What is being asked »
Carry over every entry exactly as it appears in the records.

[[ Study material open ]]

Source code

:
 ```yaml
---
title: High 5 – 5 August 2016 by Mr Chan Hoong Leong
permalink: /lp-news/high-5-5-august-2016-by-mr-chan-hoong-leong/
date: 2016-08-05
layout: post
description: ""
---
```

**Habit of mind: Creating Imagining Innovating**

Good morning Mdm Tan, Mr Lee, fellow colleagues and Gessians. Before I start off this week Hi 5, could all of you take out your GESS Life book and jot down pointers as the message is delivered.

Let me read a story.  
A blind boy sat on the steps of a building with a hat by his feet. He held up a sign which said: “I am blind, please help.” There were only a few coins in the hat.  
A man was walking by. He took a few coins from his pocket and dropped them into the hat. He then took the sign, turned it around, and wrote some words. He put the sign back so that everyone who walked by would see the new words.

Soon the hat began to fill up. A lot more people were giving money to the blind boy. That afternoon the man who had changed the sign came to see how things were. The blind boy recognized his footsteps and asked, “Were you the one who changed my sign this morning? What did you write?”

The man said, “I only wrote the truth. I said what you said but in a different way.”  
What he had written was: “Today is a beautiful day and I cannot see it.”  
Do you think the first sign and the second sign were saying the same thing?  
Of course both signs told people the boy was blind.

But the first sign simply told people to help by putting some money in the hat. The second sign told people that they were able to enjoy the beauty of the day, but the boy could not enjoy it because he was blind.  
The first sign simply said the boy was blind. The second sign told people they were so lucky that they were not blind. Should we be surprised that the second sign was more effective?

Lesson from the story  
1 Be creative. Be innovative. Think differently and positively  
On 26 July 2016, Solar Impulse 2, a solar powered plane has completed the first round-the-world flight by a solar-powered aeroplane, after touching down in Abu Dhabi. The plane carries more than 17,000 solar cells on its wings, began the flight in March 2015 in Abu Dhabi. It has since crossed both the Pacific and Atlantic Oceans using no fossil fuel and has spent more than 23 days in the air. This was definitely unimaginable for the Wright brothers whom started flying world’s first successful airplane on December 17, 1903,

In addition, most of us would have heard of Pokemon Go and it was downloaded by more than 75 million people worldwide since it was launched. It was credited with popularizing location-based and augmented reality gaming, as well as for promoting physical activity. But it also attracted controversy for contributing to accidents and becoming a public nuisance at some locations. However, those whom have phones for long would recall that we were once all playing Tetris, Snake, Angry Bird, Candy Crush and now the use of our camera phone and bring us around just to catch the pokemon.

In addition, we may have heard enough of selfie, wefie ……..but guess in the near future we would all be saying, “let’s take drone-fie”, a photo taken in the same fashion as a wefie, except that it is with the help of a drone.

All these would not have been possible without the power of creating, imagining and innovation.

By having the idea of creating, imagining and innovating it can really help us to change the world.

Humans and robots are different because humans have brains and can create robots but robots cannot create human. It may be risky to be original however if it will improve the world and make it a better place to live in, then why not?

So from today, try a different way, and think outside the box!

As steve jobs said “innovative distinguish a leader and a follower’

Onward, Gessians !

[[ Study material closed ]]

Response box »
Source code

:
 ```yaml
---
title: High 5 – 5 August 2016 by Mr Chan Hoong Leong
permalink: /lp-news/high-5-5-august-2016-by-mr-chan-hoong-leong/
date: 2016-08-05
layout: post
description: ""
---
```

**Habit of mind: Creating Imagining Innovating**

Good morning Mdm Tan, Mr Lee, fellow colleagues and Gessians. Before I start off this week Hi 5, could all of you take out your GESS Life book and jot down pointers as the message is delivered.

Let me read a story.  
A blind boy sat on the steps of a building with a hat by his feet. He held up a sign which said: “I am blind, please help.” There were only a few coins in the hat.  
A man was walking by. He took a few coins from his pocket and dropped them into the hat. He then took the sign, turned it around, and wrote some words. He put the sign back so that everyone who walked by would see the new words.

Soon the hat began to fill up. A lot more people were giving money to the blind boy. That afternoon the man who had changed the sign came to see how things were. The blind boy recognized his footsteps and asked, “Were you the one who changed my sign this morning? What did you write?”

The man said, “I only wrote the truth. I said what you said but in a different way.”  
What he had written was: “Today is a beautiful day and I cannot see it.”  
Do you think the first sign and the second sign were saying the same thing?  
Of course both signs told people the boy was blind.

But the first sign simply told people to help by putting some money in the hat. The second sign told people that they were able to enjoy the beauty of the day, but the boy could not enjoy it because he was blind.  
The first sign simply said the boy was blind. The second sign told people they were so lucky that they were not blind. Should we be surprised that the second sign was more effective?

Lesson from the story  
1 Be creative. Be innovative. Think differently and positively  
On 26 July 2016, Solar Impulse 2, a solar powered plane has completed the first round-the-world flight by a solar-powered aeroplane, after touching down in Abu Dhabi. The plane carries more than 17,000 solar cells on its wings, began the flight in March 2015 in Abu Dhabi. It has since crossed both the Pacific and Atlantic Oceans using no fossil fuel and has spent more than 23 days in the air. This was definitely unimaginable for the Wright brothers whom started flying world’s first successful airplane on December 17, 1903,

In addition, most of us would have heard of Pokemon Go and it was downloaded by more than 75 million people worldwide since it was launched. It was credited with popularizing location-based and augmented reality gaming, as well as for promoting physical activity. But it also attracted controversy for contributing to accidents and becoming a public nuisance at some locations. However, those whom have phones for long would recall that we were once all playing Tetris, Snake, Angry Bird, Candy Crush and now the use of our camera phone and bring us around just to catch the pokemon.

In addition, we may have heard enough of selfie, wefie ……..but guess in the near future we would all be saying, “let’s take drone-fie”, a photo taken in the same fashion as a wefie, except that it is with the help of a drone.

All these would not have been possible without the power of creating, imagining and innovation.

By having the idea of creating, imagining and innovating it can really help us to change the world.

Humans and robots are different because humans have brains and can create robots but robots cannot create human. It may be risky to be original however if it will improve the world and make it a better place to live in, then why not?

So from today, try a different way, and think outside the box!

As steve jobs said “innovative distinguish a leader and a follower’

Onward, Gessians !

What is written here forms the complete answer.